◆ What you should do:
Lines outside the range are not wanted. Give again exactly the lines between the line holding "- **Integration with" and the line holding "### Success Criteria", inclusive, from the listing below.

# # #

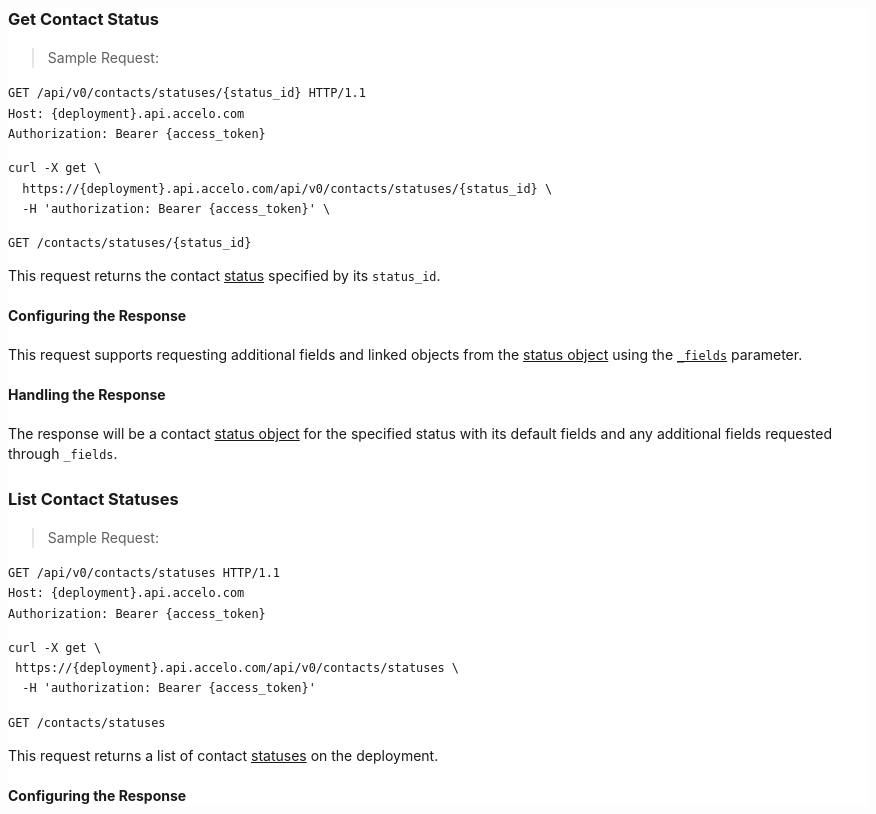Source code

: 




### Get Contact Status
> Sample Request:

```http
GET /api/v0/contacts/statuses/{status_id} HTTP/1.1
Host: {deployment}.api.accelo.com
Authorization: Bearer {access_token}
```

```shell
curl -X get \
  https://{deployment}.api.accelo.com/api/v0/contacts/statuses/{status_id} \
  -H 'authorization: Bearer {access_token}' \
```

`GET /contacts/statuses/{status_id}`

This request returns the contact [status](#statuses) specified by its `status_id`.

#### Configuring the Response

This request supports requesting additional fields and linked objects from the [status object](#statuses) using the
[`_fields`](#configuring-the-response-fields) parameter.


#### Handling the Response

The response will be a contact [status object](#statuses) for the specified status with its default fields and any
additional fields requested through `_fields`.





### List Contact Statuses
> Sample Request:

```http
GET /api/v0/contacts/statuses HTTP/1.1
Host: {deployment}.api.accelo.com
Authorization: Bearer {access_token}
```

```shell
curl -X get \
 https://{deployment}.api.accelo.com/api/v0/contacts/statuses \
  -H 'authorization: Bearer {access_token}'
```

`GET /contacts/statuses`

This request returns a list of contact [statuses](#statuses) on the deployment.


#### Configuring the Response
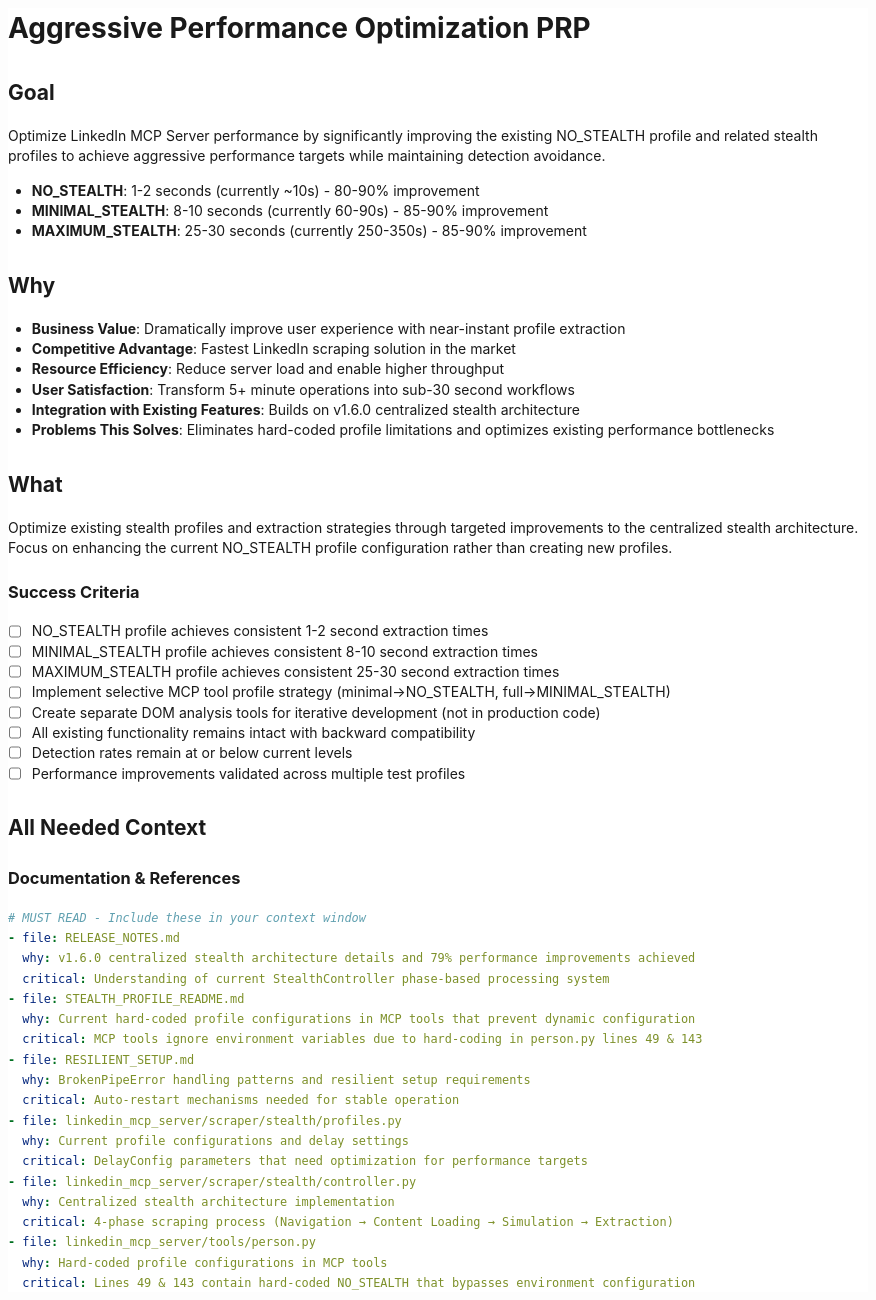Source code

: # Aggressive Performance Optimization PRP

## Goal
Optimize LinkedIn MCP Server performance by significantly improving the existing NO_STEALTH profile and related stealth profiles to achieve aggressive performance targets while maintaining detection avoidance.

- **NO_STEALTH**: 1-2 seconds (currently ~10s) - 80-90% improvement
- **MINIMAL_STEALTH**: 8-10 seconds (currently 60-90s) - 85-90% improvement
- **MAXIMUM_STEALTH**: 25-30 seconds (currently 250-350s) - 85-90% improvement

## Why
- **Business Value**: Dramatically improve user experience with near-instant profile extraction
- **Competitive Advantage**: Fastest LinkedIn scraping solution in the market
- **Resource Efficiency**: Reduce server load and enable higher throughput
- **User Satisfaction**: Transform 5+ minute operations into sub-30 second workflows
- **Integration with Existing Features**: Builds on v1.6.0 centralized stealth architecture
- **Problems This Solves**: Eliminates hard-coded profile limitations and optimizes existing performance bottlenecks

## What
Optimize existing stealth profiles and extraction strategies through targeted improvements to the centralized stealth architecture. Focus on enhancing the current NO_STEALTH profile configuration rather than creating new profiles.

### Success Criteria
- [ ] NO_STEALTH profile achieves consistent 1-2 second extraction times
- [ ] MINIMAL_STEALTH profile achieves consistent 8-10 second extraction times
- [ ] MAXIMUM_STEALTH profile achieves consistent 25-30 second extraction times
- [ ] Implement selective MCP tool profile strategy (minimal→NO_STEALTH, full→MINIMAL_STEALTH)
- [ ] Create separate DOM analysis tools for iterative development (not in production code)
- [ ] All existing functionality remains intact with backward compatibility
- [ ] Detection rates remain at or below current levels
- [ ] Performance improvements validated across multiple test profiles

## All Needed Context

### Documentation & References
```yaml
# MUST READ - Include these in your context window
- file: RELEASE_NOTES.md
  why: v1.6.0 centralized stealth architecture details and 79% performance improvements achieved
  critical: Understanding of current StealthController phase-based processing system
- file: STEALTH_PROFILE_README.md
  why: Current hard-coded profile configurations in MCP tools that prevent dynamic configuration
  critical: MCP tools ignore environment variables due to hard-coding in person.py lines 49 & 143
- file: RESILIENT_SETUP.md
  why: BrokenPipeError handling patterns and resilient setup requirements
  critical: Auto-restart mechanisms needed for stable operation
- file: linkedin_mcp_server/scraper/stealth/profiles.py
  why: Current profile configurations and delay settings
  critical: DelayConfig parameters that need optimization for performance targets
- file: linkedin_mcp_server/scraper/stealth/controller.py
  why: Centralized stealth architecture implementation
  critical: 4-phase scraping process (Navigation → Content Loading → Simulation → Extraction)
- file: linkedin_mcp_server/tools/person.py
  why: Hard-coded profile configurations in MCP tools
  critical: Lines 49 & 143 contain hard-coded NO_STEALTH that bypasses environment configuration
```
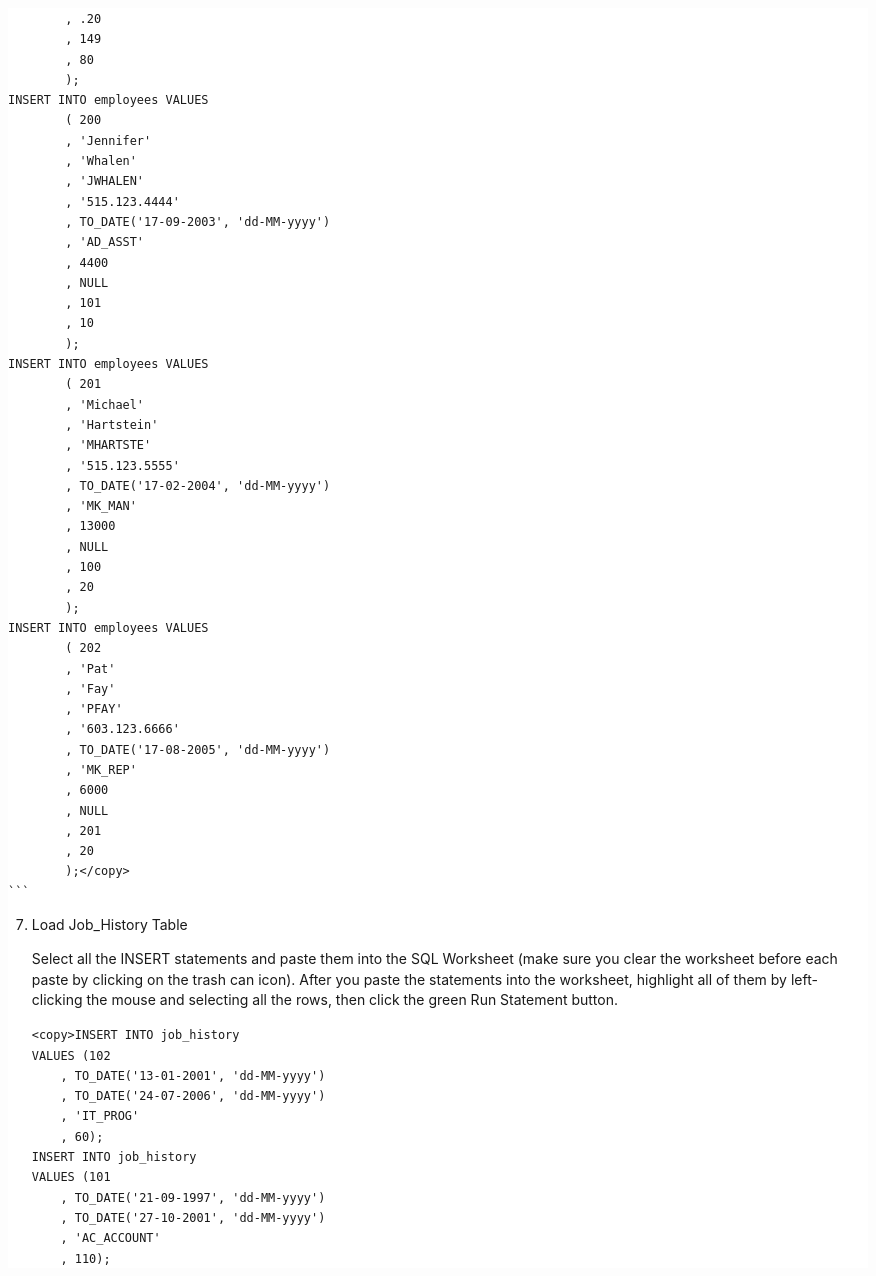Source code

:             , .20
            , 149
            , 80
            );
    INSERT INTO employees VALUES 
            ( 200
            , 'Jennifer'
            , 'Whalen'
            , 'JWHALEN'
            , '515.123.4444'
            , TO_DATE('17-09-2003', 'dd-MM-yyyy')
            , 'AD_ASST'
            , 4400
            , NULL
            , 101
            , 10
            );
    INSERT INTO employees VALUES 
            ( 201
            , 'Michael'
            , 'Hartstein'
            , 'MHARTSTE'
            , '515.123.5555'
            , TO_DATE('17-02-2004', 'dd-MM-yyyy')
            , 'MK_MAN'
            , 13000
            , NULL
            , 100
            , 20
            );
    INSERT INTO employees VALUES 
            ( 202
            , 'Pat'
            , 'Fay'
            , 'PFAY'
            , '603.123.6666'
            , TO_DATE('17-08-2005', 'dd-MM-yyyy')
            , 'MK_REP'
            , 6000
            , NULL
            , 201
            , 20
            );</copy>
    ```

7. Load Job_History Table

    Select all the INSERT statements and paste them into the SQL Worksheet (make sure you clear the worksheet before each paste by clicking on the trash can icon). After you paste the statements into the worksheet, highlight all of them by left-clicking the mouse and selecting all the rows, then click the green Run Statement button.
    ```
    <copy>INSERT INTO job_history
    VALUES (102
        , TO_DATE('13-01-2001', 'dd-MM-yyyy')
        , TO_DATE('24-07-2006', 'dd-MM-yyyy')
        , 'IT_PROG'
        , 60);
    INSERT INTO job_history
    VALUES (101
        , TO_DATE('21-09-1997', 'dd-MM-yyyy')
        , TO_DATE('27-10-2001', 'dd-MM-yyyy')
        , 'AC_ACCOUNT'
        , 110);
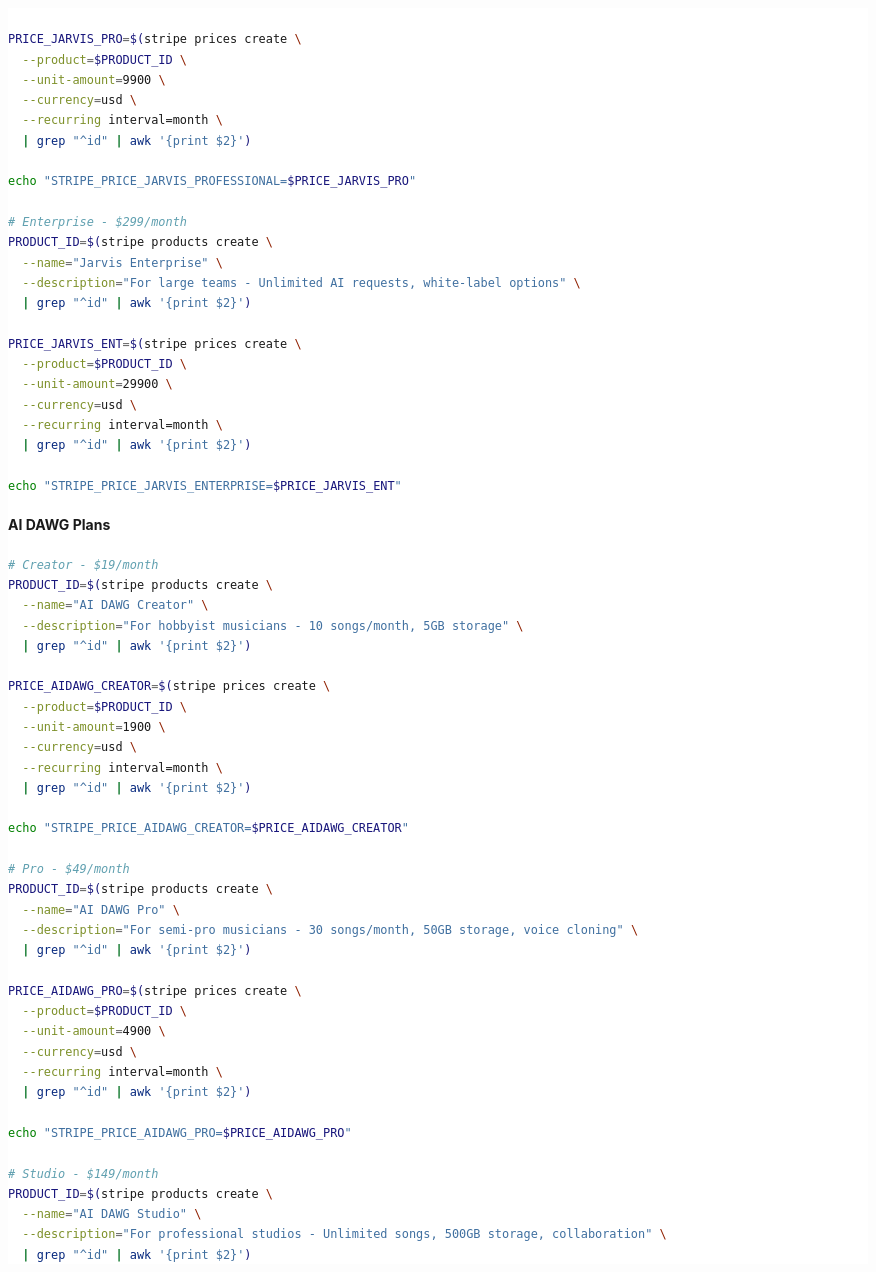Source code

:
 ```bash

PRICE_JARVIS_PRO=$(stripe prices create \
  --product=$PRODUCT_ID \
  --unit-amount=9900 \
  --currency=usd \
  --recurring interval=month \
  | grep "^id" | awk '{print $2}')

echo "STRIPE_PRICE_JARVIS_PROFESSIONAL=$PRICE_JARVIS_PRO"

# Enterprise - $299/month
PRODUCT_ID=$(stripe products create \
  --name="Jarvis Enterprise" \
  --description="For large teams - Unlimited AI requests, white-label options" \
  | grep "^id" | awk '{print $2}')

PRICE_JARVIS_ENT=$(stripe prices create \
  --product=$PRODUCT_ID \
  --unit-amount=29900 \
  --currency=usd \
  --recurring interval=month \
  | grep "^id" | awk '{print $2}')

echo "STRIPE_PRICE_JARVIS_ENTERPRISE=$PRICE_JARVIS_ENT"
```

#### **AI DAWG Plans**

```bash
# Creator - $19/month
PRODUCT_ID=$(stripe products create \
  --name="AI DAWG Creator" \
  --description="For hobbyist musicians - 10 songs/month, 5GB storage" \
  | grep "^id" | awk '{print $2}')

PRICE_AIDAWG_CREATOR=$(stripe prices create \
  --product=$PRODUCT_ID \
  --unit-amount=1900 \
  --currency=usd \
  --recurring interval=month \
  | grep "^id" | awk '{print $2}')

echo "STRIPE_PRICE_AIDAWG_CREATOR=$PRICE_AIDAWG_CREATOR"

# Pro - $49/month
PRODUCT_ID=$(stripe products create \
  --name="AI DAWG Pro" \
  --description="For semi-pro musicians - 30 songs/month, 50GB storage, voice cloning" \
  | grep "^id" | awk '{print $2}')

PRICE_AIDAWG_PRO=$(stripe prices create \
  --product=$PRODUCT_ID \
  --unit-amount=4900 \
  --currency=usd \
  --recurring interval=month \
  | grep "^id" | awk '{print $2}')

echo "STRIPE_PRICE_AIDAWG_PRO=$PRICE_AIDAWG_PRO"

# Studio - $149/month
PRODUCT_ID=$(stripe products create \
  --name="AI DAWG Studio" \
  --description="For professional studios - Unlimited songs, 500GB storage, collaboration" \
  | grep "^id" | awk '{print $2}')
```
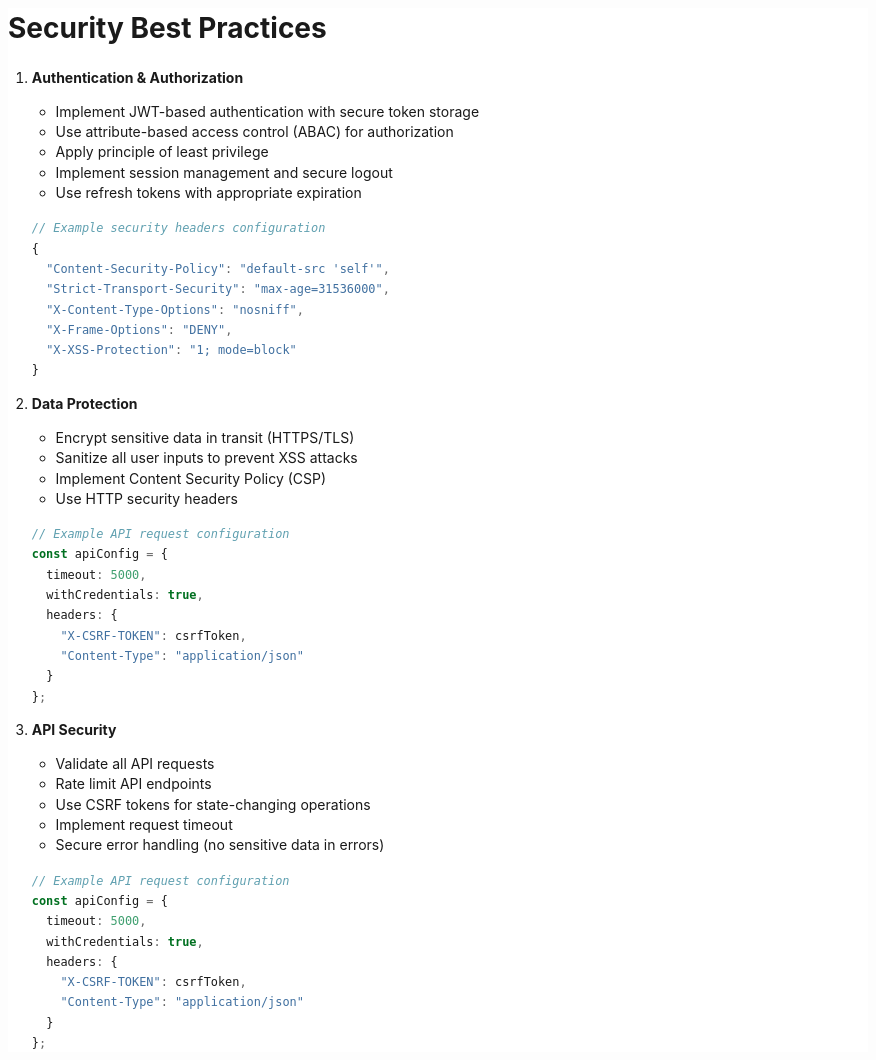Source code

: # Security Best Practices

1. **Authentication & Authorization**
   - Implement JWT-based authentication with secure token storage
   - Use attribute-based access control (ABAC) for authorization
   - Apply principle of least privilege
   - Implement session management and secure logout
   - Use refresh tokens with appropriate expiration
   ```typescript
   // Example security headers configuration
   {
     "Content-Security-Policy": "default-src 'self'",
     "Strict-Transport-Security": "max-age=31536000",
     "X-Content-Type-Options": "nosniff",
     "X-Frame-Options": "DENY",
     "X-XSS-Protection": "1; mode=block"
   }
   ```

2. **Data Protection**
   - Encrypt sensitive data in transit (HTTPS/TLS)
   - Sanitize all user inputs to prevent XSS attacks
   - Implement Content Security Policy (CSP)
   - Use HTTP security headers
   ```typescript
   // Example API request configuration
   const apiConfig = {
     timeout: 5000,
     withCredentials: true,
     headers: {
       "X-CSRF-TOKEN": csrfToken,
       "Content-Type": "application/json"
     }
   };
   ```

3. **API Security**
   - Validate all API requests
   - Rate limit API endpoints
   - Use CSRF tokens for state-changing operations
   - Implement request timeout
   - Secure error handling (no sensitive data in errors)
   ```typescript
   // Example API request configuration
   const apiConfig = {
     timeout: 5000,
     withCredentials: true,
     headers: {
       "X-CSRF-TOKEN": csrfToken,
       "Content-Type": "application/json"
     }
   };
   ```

# # #

◆ Task result:
- **Integration with Existing Features**: Builds on v1.6.0 centralized stealth architecture
- **Problems This Solves**: Eliminates hard-coded profile limitations and optimizes existing performance bottlenecks

## What
Optimize existing stealth profiles and extraction strategies through targeted improvements to the centralized stealth architecture. Focus on enhancing the current NO_STEALTH profile configuration rather than creating new profiles.

### Success Criteria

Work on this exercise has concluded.